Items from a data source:
▶

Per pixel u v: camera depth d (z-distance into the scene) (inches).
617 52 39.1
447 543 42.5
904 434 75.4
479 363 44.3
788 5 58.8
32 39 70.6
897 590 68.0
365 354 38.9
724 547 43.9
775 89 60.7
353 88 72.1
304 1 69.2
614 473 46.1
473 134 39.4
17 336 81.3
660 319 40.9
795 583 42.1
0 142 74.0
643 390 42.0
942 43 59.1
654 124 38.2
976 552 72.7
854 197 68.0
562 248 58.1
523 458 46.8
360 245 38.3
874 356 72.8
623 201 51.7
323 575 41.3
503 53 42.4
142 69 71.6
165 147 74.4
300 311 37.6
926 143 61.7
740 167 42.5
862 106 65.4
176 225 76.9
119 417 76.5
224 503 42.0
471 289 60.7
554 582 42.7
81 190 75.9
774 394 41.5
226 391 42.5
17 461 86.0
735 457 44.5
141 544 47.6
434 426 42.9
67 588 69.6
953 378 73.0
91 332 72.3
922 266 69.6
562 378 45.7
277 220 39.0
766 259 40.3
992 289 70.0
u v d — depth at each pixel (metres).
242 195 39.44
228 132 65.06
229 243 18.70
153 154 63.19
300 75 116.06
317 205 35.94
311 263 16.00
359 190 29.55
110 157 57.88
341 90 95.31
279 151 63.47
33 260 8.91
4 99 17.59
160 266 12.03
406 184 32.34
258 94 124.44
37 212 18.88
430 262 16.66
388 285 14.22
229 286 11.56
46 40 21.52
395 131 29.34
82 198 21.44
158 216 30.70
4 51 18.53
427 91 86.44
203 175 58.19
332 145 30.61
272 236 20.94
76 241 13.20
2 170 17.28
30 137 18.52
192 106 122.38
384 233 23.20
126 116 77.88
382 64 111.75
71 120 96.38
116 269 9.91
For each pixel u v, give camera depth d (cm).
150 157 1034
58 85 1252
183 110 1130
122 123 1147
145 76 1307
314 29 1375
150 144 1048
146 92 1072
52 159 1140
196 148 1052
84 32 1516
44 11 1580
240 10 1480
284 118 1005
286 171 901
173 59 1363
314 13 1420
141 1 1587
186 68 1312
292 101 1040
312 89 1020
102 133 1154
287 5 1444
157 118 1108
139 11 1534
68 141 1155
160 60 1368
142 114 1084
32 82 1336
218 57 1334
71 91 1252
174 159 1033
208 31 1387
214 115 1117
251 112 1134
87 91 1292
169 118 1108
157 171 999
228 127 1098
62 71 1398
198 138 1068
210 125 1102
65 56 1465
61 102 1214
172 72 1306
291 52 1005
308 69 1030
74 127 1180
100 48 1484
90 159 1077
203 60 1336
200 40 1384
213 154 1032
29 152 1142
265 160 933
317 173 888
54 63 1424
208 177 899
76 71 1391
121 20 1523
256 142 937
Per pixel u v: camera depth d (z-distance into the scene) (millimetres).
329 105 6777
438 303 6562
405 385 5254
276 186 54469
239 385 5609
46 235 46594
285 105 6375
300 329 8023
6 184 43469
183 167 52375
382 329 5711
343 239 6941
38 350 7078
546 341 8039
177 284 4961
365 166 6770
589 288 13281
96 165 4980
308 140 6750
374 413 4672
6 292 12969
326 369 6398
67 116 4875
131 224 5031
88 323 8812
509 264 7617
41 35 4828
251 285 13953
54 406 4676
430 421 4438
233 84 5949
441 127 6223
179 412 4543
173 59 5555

◀

§ **Exercise objective**:
Would you show every line in the data above that contains the string "pixel"?

§ **Finished exercise**:
Per pixel u v: camera depth d (z-distance into the scene) (inches).
u v d — depth at each pixel (metres).
For each pixel u v, give camera depth d (cm).
Per pixel u v: camera depth d (z-distance into the scene) (millimetres).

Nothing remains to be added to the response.